O professor alega que este é o momento ideal para uma reflexão sobre o sistema, seja pela estiagem ou pelo fato de o plantio direto completar 50 anos no Brasil em 2022. Santi sugere que é preciso reaprender com produtores que têm investido safra após safra na qualidade do solo e que vão produzir acima da média dos vizinhos e da média estadual na atual safra.
Entre as principais premissas do sistema (confira no quadro), Santi indica que é preciso observar o comportamento dos ambientes de produção - e identificá-los - em cada área da propriedade.
“Temos identificado que mesmo com técnicas modernas da agricultura de precisão, somente o emprego de amostragem de solo e intervenções de taxa variada de corretivos e fertilizantes ou mesmo sementes, não se consegue entregas qualitativas em saúde do solo. Há necessidade de também monitorar a física e a biologia e, a partir do conjunto de dados, pensar em conjunto todas as estratégias de manejo, inclusive quais as melhores estratégias de rotação de culturas em cada área”, afirma.
Antônio Santi pondera que a próxima década do agronegócio vai depender da capacidade do produtor reinventar processos e tomar decisões baseadas em dados.
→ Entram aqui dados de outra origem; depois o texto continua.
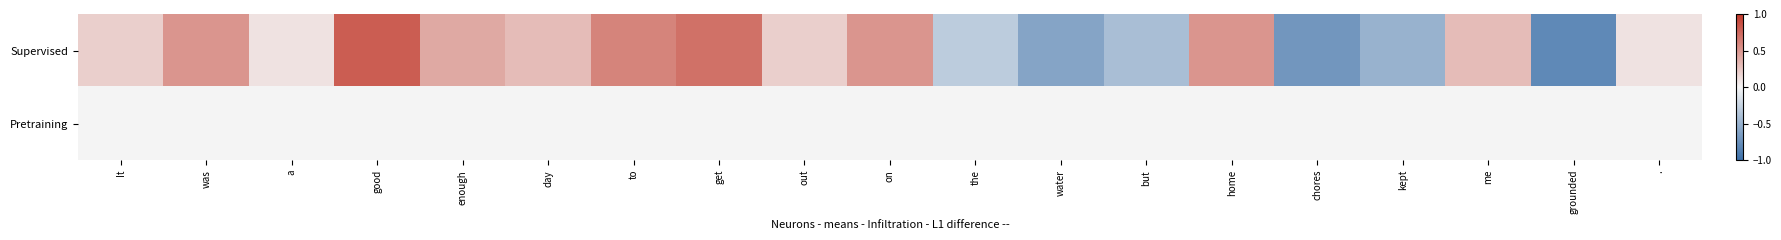

How many series are shown in this chart?

2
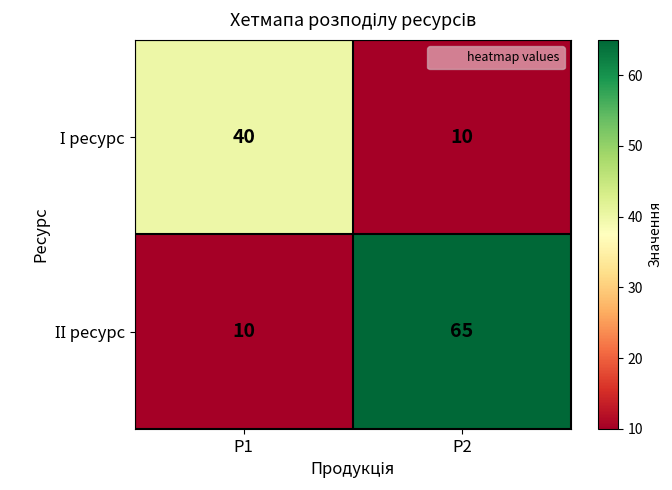

At which category does the chart reach its peak across all series?

P2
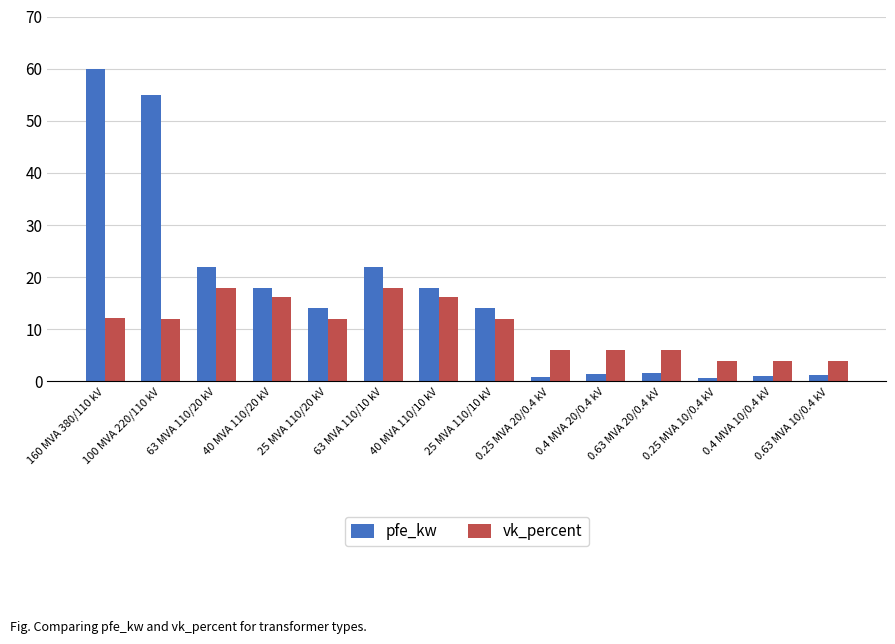

Which series has the widest spread of values?

pfe_kw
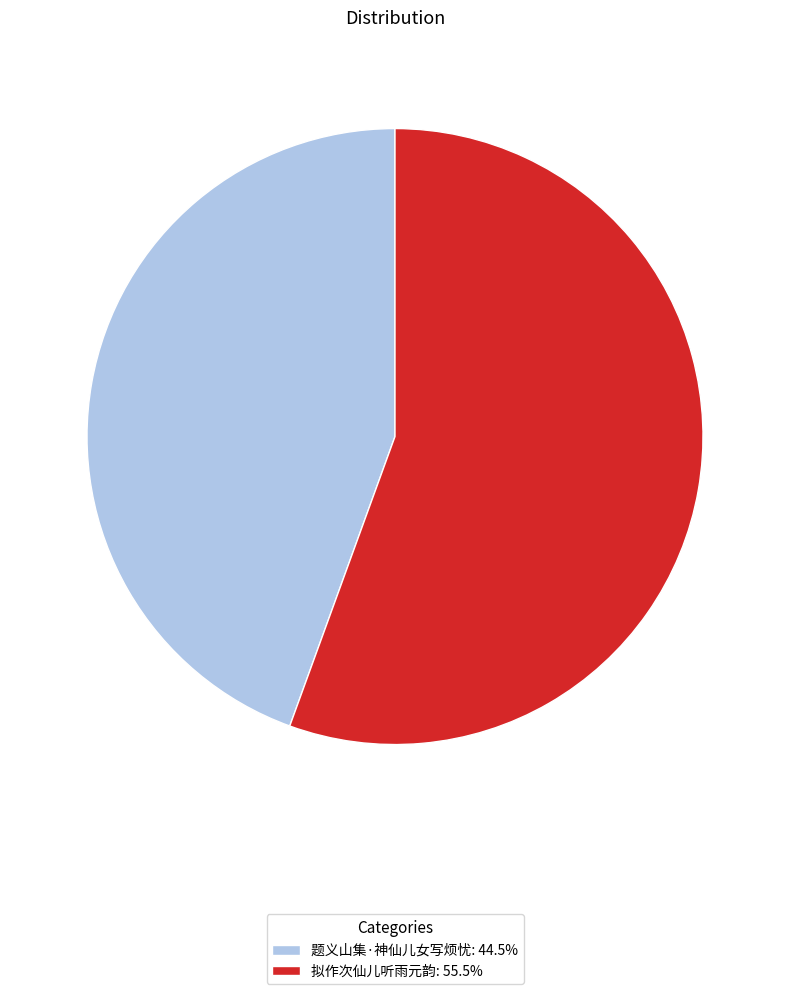

Rank the categories by value from lowest to highest.

题义山集·神仙儿女写烦忧, 拟作次仙儿听雨元韵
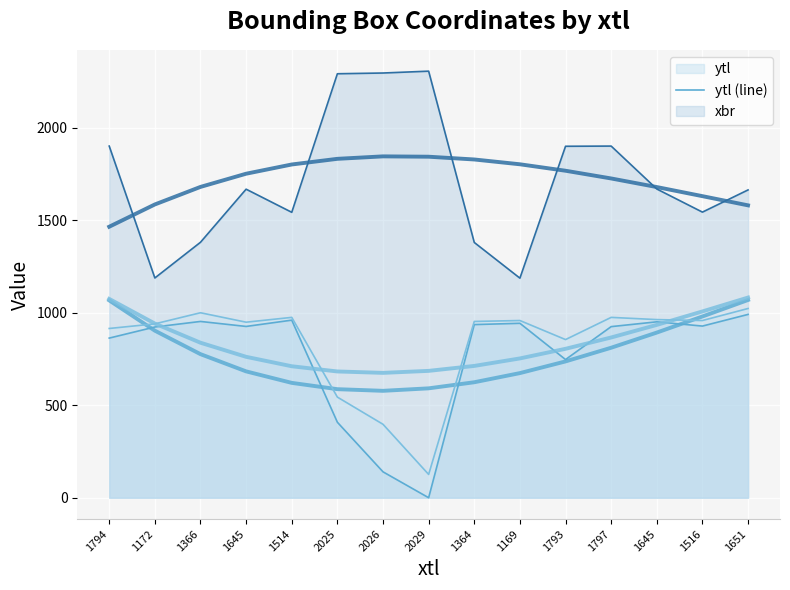

True or false: ytl (line) and ybr (line) cross at least once.

False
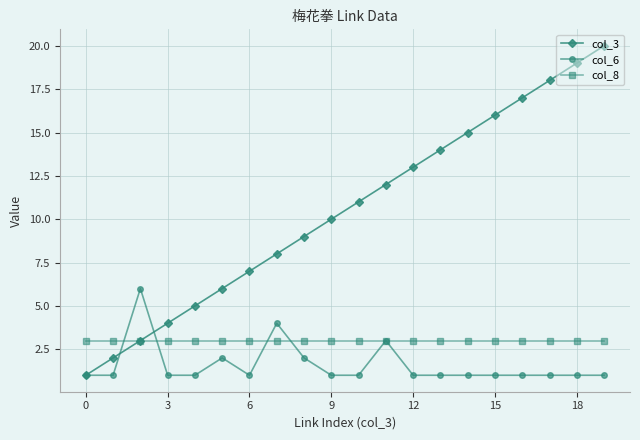

List the series in order of their overall mean, lowest first.

col_6, col_8, col_3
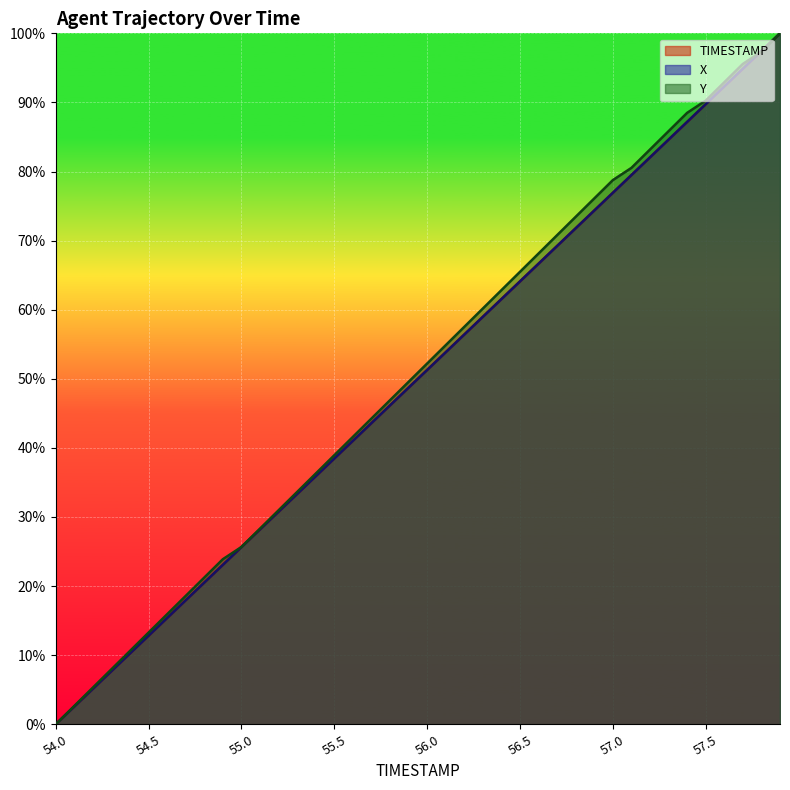

How many positive values does the Y series have?

39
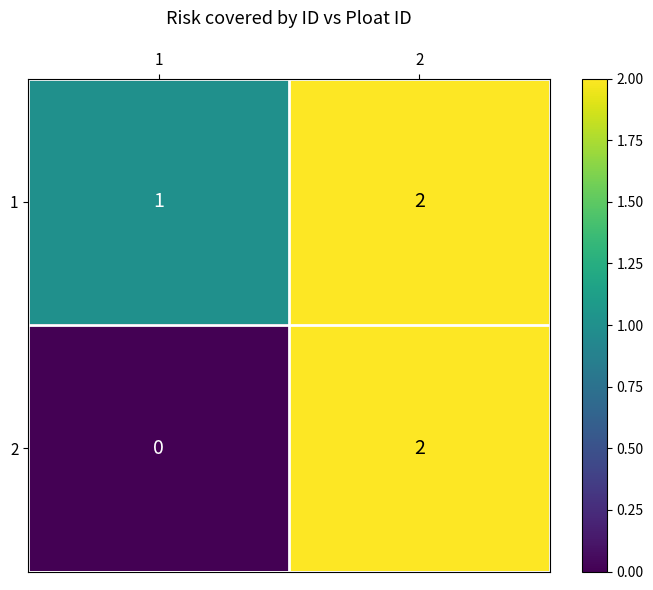

What is the total value across all series at 2?

4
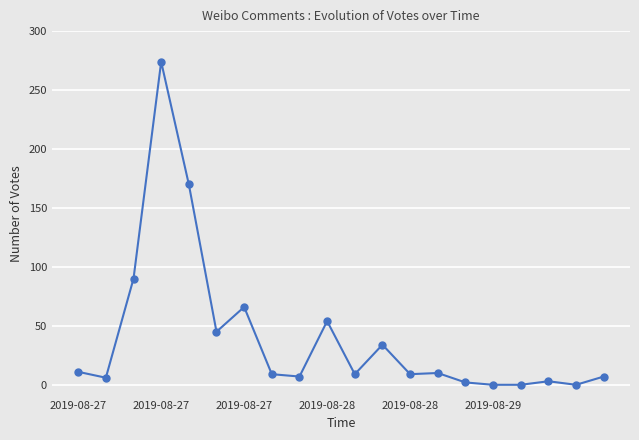

True or false: there are more than 1 points higher than both neighbors.

True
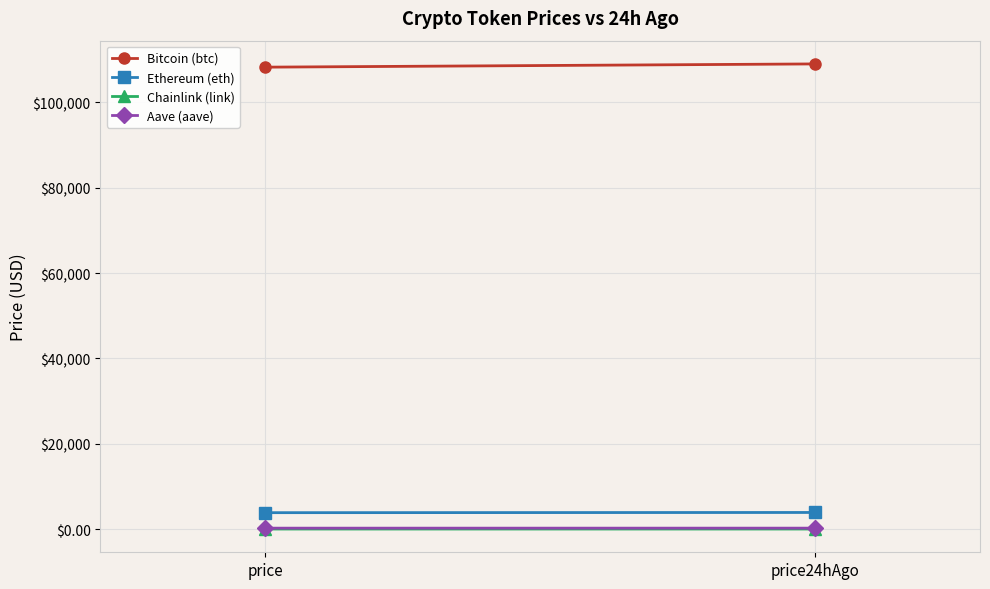

What is the average value of the Aave (aave) series?

221.8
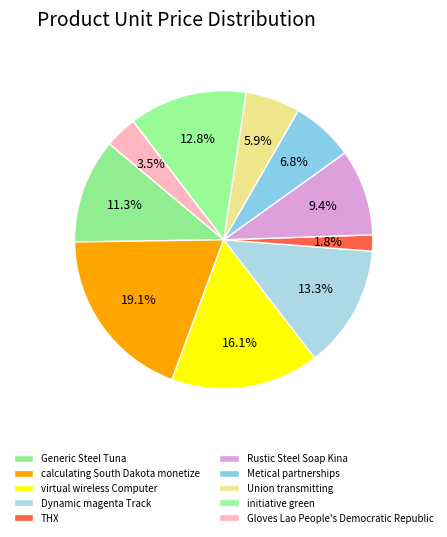

Is Metical partnerships the majority of the pie?

No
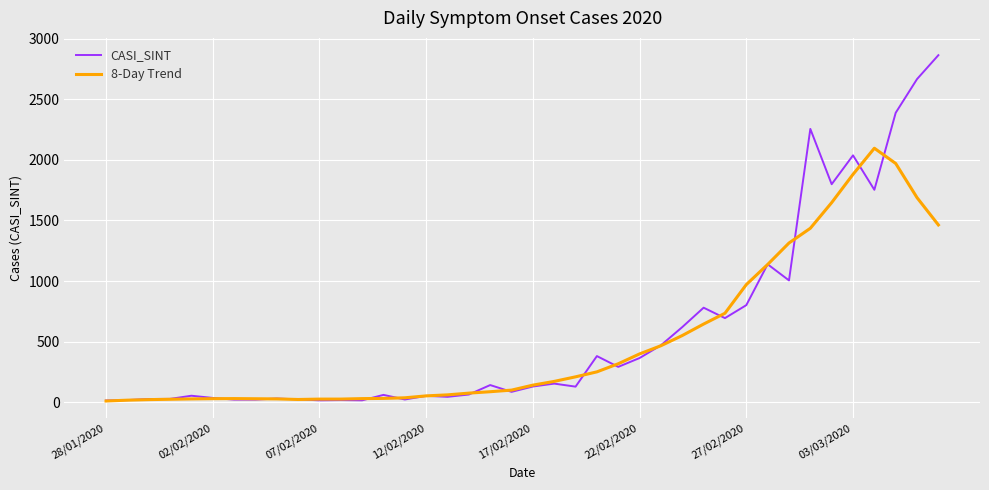

What is the maximum value for CASI_SINT?

2863.0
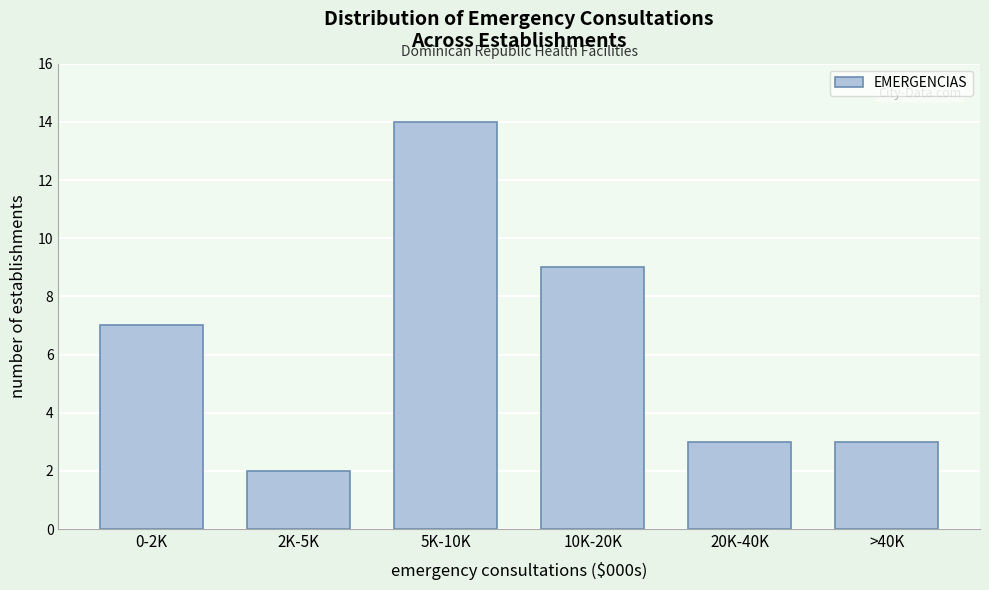

Reading left to right, transcribe all the data shown in this chart.

0-2K=7	2K-5K=2	5K-10K=14	10K-20K=9	20K-40K=3	>40K=3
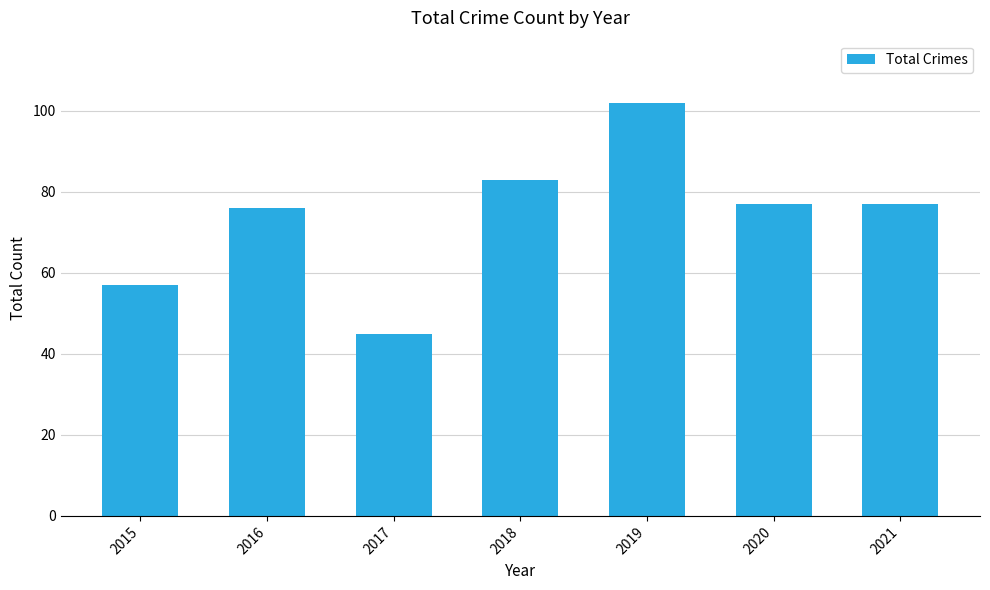

Reading left to right, extract all data points from this chart.

2015=57	2016=76	2017=45	2018=83	2019=102	2020=77	2021=77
Ele afirma estar otimista, pois há uma geração nova assumindo propriedades, cooperativas e empresas com “sede” não apenas de tecnologia, mas de fazer as coisas acontecerem.
“Pensar o futuro não é uma coisa fácil, mas vislumbramos que estaremos muito mais assertivos na tomada de decisão na fertilidade do solo, na escolha de cultivares, no manejo fitossanitário e em sistemas de rotação. A questão do sequestro de carbono e créditos não será mais uma utopia e sim algo palpável e realidade dentro das propriedades”, afirma.
Santi avalia que, talvez, não se ganhe diretamente em créditos de carbono, mas se chegará à “soja carbono zero” e “milho carbono zero”. Para saber mais sobre o mercado de crédito de carbono, leia matéria na Página 9 do Jornal Cotrijal.
- Correção da acidez do solo e da fertilidade, preferencialmente em taxa variada;
- Investir em produção de palha incluindo diferentes espécies, principalmente, com sistemas radiculares diferentes e que forneçam nitrogênio ao sistema;
- Implantar o uso de rotação e consórcio de culturas, banindo o uso de grade niveladora e o vazio outono/inverno;
- Ser persistente, insistir, aprimorar, estudar, reinventar-se.
O professor Antônio Santi tem uma dica de ouro para os produtores: “muito cuidado com produtos ou soluções milagrosas neste momento”. De acordo com o profissional, melhorar a qualidade do solo aumentando o teor de matéria orgânica e armazenamento de água são frutos de um trabalho minucioso e muito capricho, e não de técnicas agronômicas isoladas e pontuais.